Mae Salong is noted for its high mountain oolong, a high-grade traditional Chinese tea, which makes up about 80% of all tea production in Chiang Rai. The province produces about 200 t of tea a year. The combination of climate and soil conditions at Mae Salong is ideal for growing high quality oolongs ("black dragon" in Chinese). Such teas are cultivated at elevations ranging from 1,200 to 1,400 metres (3,960-4,620 ft). In 2005, Mae Salong was selected by the Tourism and Sports Ministry as an OTOP ("One Tambon One Product") tourism village in recognition of its fine oolong tea. The goals are to stimulate the grassroots economy, increase the number of tourists, and develop Thailand's products and services. Taiwanese experts work alongside local farmers in tea processing plants which produce top-quality tea for both the local and export markets. The number of tea plantations in the village has increased significantly since the mid-1990s, and includes Choke Chamroen Tea, Wang Put Tan, and 101 Tea.

From 28 December to 2 January each year, Mae Salong hosts the annual cherry blossoms festival, which is organised by Mae Salong Nok Tambon Administration Organisation in association with Mae Fa Luang District. The festival celebrates the culture of the hill tribe people from the Chiang Rai area, and includes a handicraft sale, a light and sound show, a parade by the tribespeople, and a beauty contest.

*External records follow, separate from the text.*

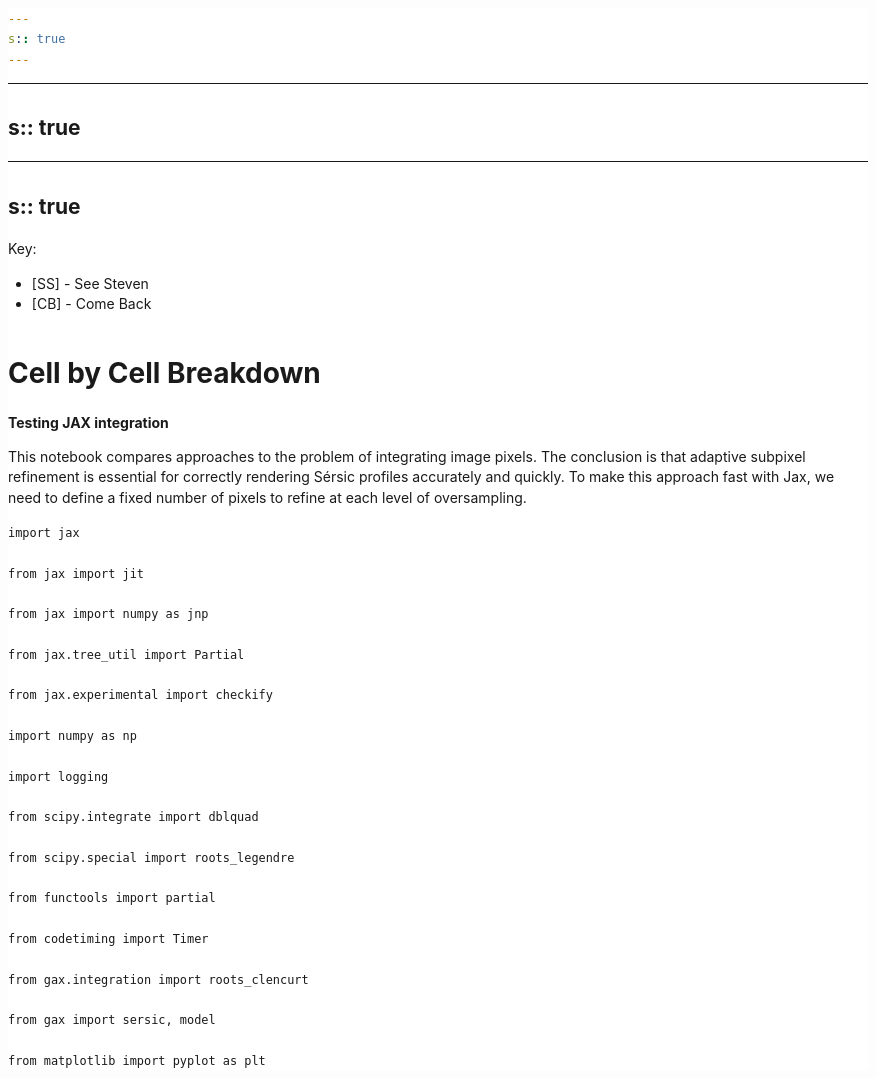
 ```yaml
---
s:: true
---
```

---
s:: true
---
---
s:: true
---


Key:
- [SS] - See Steven
- [CB] - Come Back


Cell by Cell Breakdown
===============================================================

**Testing JAX integration**

This notebook compares approaches to the problem of integrating image pixels.
The conclusion is that adaptive subpixel refinement is essential for correctly rendering Sérsic profiles accurately and quickly.
To make this approach fast with Jax, we need to define a fixed number of pixels to refine at each level of oversampling.

```run-python
import jax

from jax import jit

from jax import numpy as jnp

from jax.tree_util import Partial

from jax.experimental import checkify

import numpy as np

import logging

from scipy.integrate import dblquad

from scipy.special import roots_legendre

from functools import partial

from codetiming import Timer

from gax.integration import roots_clencurt

from gax import sersic, model

from matplotlib import pyplot as plt
```
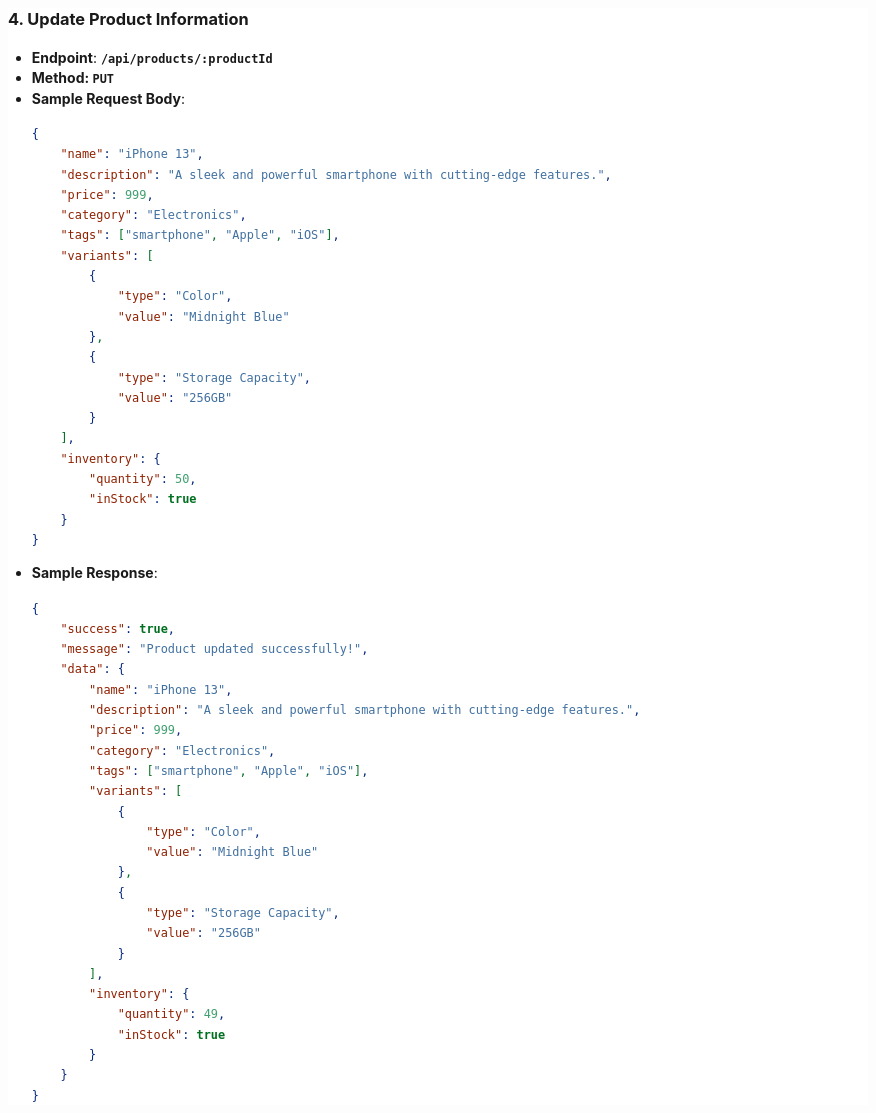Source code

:### **4. Update Product Information**

-   **Endpoint**: **`/api/products/:productId`**
-   **Method: `PUT`**
-   **Sample Request Body**:
    ```json
    {
        "name": "iPhone 13",
        "description": "A sleek and powerful smartphone with cutting-edge features.",
        "price": 999,
        "category": "Electronics",
        "tags": ["smartphone", "Apple", "iOS"],
        "variants": [
            {
                "type": "Color",
                "value": "Midnight Blue"
            },
            {
                "type": "Storage Capacity",
                "value": "256GB"
            }
        ],
        "inventory": {
            "quantity": 50,
            "inStock": true
        }
    }
    ```
-   **Sample Response**:
    ```json
    {
        "success": true,
        "message": "Product updated successfully!",
        "data": {
            "name": "iPhone 13",
            "description": "A sleek and powerful smartphone with cutting-edge features.",
            "price": 999,
            "category": "Electronics",
            "tags": ["smartphone", "Apple", "iOS"],
            "variants": [
                {
                    "type": "Color",
                    "value": "Midnight Blue"
                },
                {
                    "type": "Storage Capacity",
                    "value": "256GB"
                }
            ],
            "inventory": {
                "quantity": 49,
                "inStock": true
            }
        }
    }
    ```
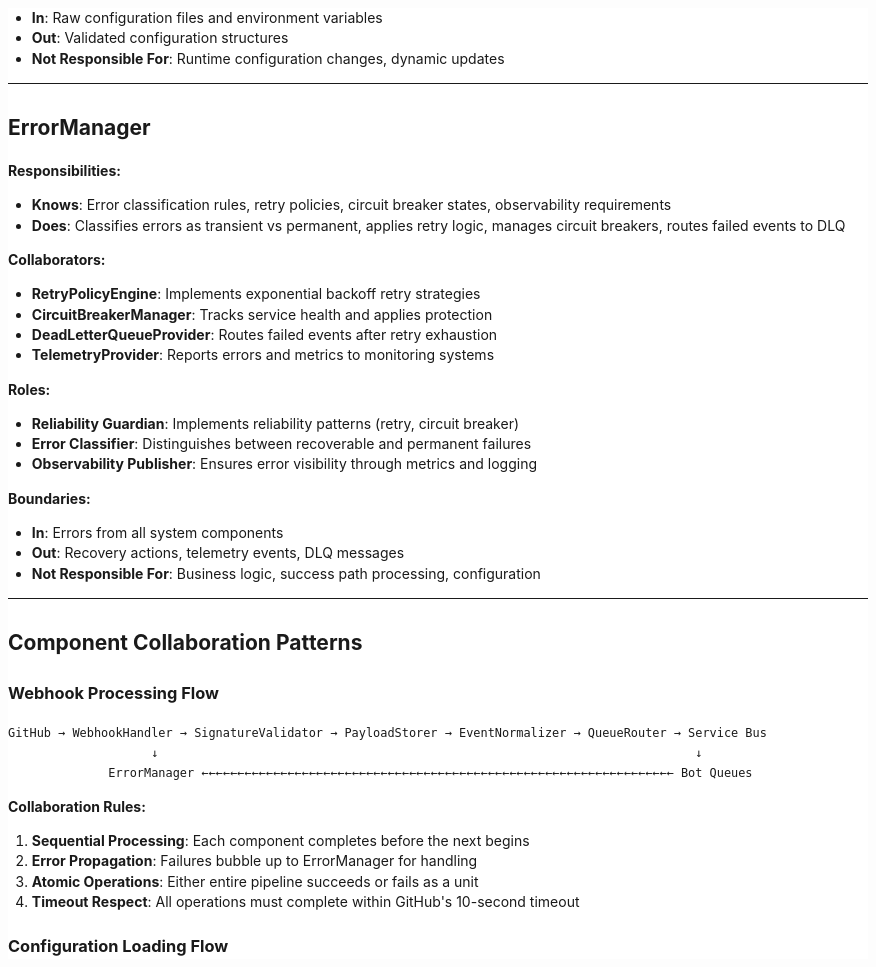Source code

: - **In**: Raw configuration files and environment variables
- **Out**: Validated configuration structures
- **Not Responsible For**: Runtime configuration changes, dynamic updates

---

## ErrorManager

**Responsibilities:**

- **Knows**: Error classification rules, retry policies, circuit breaker states, observability requirements
- **Does**: Classifies errors as transient vs permanent, applies retry logic, manages circuit breakers, routes failed events to DLQ

**Collaborators:**

- **RetryPolicyEngine**: Implements exponential backoff retry strategies
- **CircuitBreakerManager**: Tracks service health and applies protection
- **DeadLetterQueueProvider**: Routes failed events after retry exhaustion
- **TelemetryProvider**: Reports errors and metrics to monitoring systems

**Roles:**

- **Reliability Guardian**: Implements reliability patterns (retry, circuit breaker)
- **Error Classifier**: Distinguishes between recoverable and permanent failures
- **Observability Publisher**: Ensures error visibility through metrics and logging

**Boundaries:**

- **In**: Errors from all system components
- **Out**: Recovery actions, telemetry events, DLQ messages
- **Not Responsible For**: Business logic, success path processing, configuration

---

## Component Collaboration Patterns

### Webhook Processing Flow

```
GitHub → WebhookHandler → SignatureValidator → PayloadStorer → EventNormalizer → QueueRouter → Service Bus
                    ↓                                                                           ↓
              ErrorManager ←←←←←←←←←←←←←←←←←←←←←←←←←←←←←←←←←←←←←←←←←←←←←←←←←←←←←←←←←←←←←←←←←← Bot Queues
```

**Collaboration Rules:**

1. **Sequential Processing**: Each component completes before the next begins
2. **Error Propagation**: Failures bubble up to ErrorManager for handling
3. **Atomic Operations**: Either entire pipeline succeeds or fails as a unit
4. **Timeout Respect**: All operations must complete within GitHub's 10-second timeout

### Configuration Loading Flow
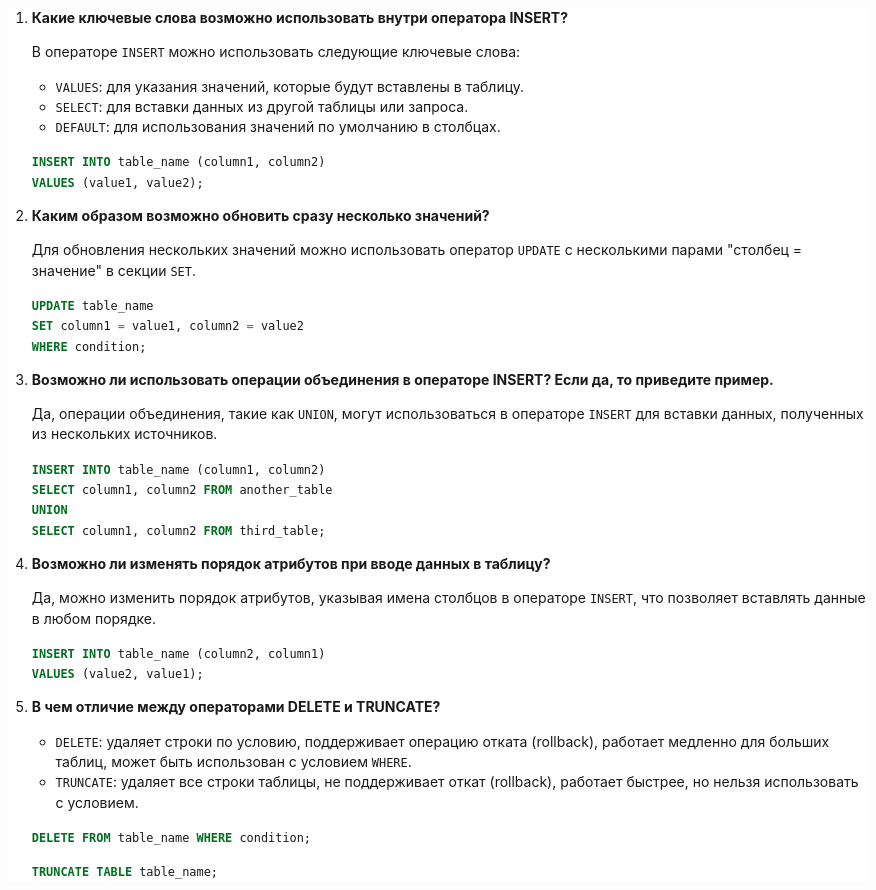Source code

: 


1. **Какие ключевые слова возможно использовать внутри оператора INSERT?**

   В операторе `INSERT` можно использовать следующие ключевые слова:
   - `VALUES`: для указания значений, которые будут вставлены в таблицу.
   - `SELECT`: для вставки данных из другой таблицы или запроса.
   - `DEFAULT`: для использования значений по умолчанию в столбцах.

   ```sql
   INSERT INTO table_name (column1, column2)
   VALUES (value1, value2);
   ```

2. **Каким образом возможно обновить сразу несколько значений?**

   Для обновления нескольких значений можно использовать оператор `UPDATE` с несколькими парами "столбец = значение" в секции `SET`.

   ```sql
   UPDATE table_name
   SET column1 = value1, column2 = value2
   WHERE condition;
   ```

3. **Возможно ли использовать операции объединения в операторе INSERT? Если да, то приведите пример.**

   Да, операции объединения, такие как `UNION`, могут использоваться в операторе `INSERT` для вставки данных, полученных из нескольких источников.

   ```sql
   INSERT INTO table_name (column1, column2)
   SELECT column1, column2 FROM another_table
   UNION
   SELECT column1, column2 FROM third_table;
   ```

4. **Возможно ли изменять порядок атрибутов при вводе данных в таблицу?**

   Да, можно изменить порядок атрибутов, указывая имена столбцов в операторе `INSERT`, что позволяет вставлять данные в любом порядке.

   ```sql
   INSERT INTO table_name (column2, column1)
   VALUES (value2, value1);
   ```

5. **В чем отличие между операторами DELETE и TRUNCATE?**

   - `DELETE`: удаляет строки по условию, поддерживает операцию отката (rollback), работает медленно для больших таблиц, может быть использован с условием `WHERE`.
   - `TRUNCATE`: удаляет все строки таблицы, не поддерживает откат (rollback), работает быстрее, но нельзя использовать с условием.

   ```sql
   DELETE FROM table_name WHERE condition;
   ```

   ```sql
   TRUNCATE TABLE table_name;
   ```
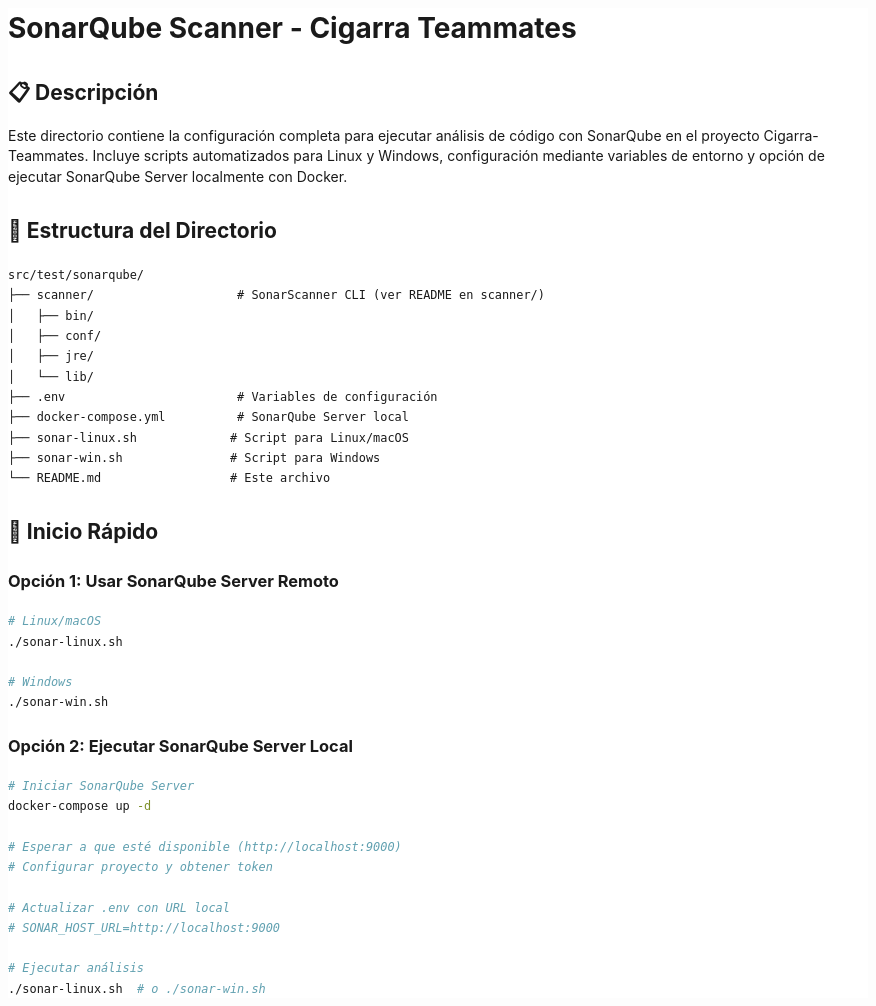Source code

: # SonarQube Scanner - Cigarra Teammates

## 📋 Descripción

Este directorio contiene la configuración completa para ejecutar análisis de código con SonarQube en el proyecto Cigarra-Teammates. Incluye scripts automatizados para Linux y Windows, configuración mediante variables de entorno y opción de ejecutar SonarQube Server localmente con Docker.

## 📁 Estructura del Directorio

```
src/test/sonarqube/
├── scanner/                    # SonarScanner CLI (ver README en scanner/)
│   ├── bin/
│   ├── conf/
│   ├── jre/
│   └── lib/
├── .env                        # Variables de configuración
├── docker-compose.yml          # SonarQube Server local
├── sonar-linux.sh             # Script para Linux/macOS
├── sonar-win.sh               # Script para Windows
└── README.md                  # Este archivo
```

## 🚀 Inicio Rápido

### Opción 1: Usar SonarQube Server Remoto
```bash
# Linux/macOS
./sonar-linux.sh

# Windows
./sonar-win.sh
```

### Opción 2: Ejecutar SonarQube Server Local
```bash
# Iniciar SonarQube Server
docker-compose up -d

# Esperar a que esté disponible (http://localhost:9000)
# Configurar proyecto y obtener token

# Actualizar .env con URL local
# SONAR_HOST_URL=http://localhost:9000

# Ejecutar análisis
./sonar-linux.sh  # o ./sonar-win.sh
```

General Tuan Shi-wen died in 1980, and was buried in a pagoda-like tomb on a hilltop reached via a 300-metre (984 ft) climb. From the top, there is a panoramic view of the village. There is also a memorial to the KMT soldiers who died in their fight against communism, The Martyrs' Memorial, a museum whose wooden panels bear the names of the dead, set on an altar in the main building. It was constructed in the style of a large Chinese shrine like the National Revolutionary Martyrs' Shrine in Taipei. The museum also features exhibits describing the struggles of the KMT soldiers and the development of the Doi Mae Salong valley.

Phra Boromathat Chedi is a chedi built on a hill near the village, in honour of the late Princess Mother, Srinagarindra. There is an excellent view of the Myanmar frontier from the top, an area that was off-limits when it was under the control of the warlord Khun Sa.